■ **Activity**
Although the records contain pictures, repeat only the text of every line exactly.

■ **Material provided**
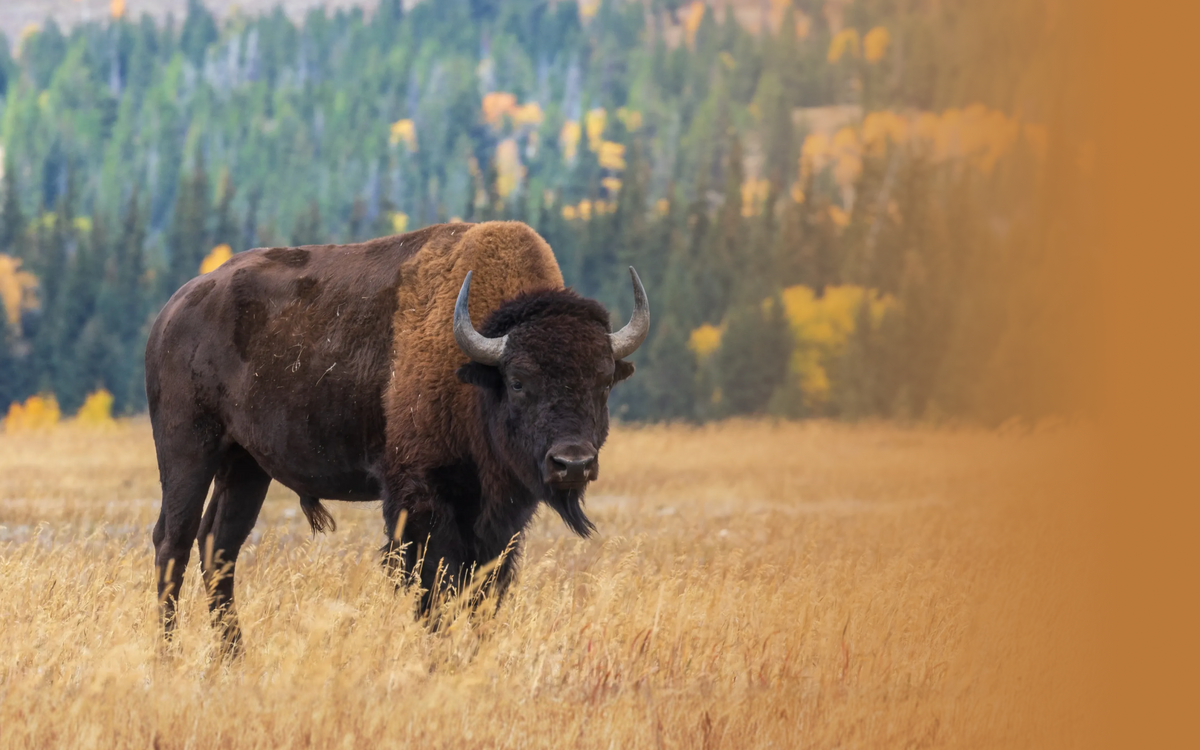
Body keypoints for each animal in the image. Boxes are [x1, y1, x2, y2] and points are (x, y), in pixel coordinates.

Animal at [146, 221, 648, 651]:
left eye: (604, 381)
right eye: (519, 381)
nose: (572, 463)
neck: (477, 371)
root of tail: (172, 310)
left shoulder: (500, 517)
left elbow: (485, 589)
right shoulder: (419, 499)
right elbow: (435, 587)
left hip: (246, 465)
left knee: (219, 545)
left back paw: (233, 656)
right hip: (188, 451)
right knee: (174, 541)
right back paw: (168, 654)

■ **Answer space**
Body keypoints for each animal in the image. Boxes are [x1, y1, x2, y2] and points are (x, y), in pixel coordinates.

Animal at [146, 221, 648, 651]:
left eye: (604, 381)
right eye: (519, 381)
nose: (572, 463)
neck: (477, 371)
root of tail: (172, 310)
left shoulder: (500, 517)
left elbow: (485, 589)
right shoulder: (419, 499)
right elbow: (435, 587)
left hip: (246, 465)
left knee: (219, 545)
left back paw: (233, 656)
right hip: (188, 451)
right knee: (174, 541)
right back paw: (168, 654)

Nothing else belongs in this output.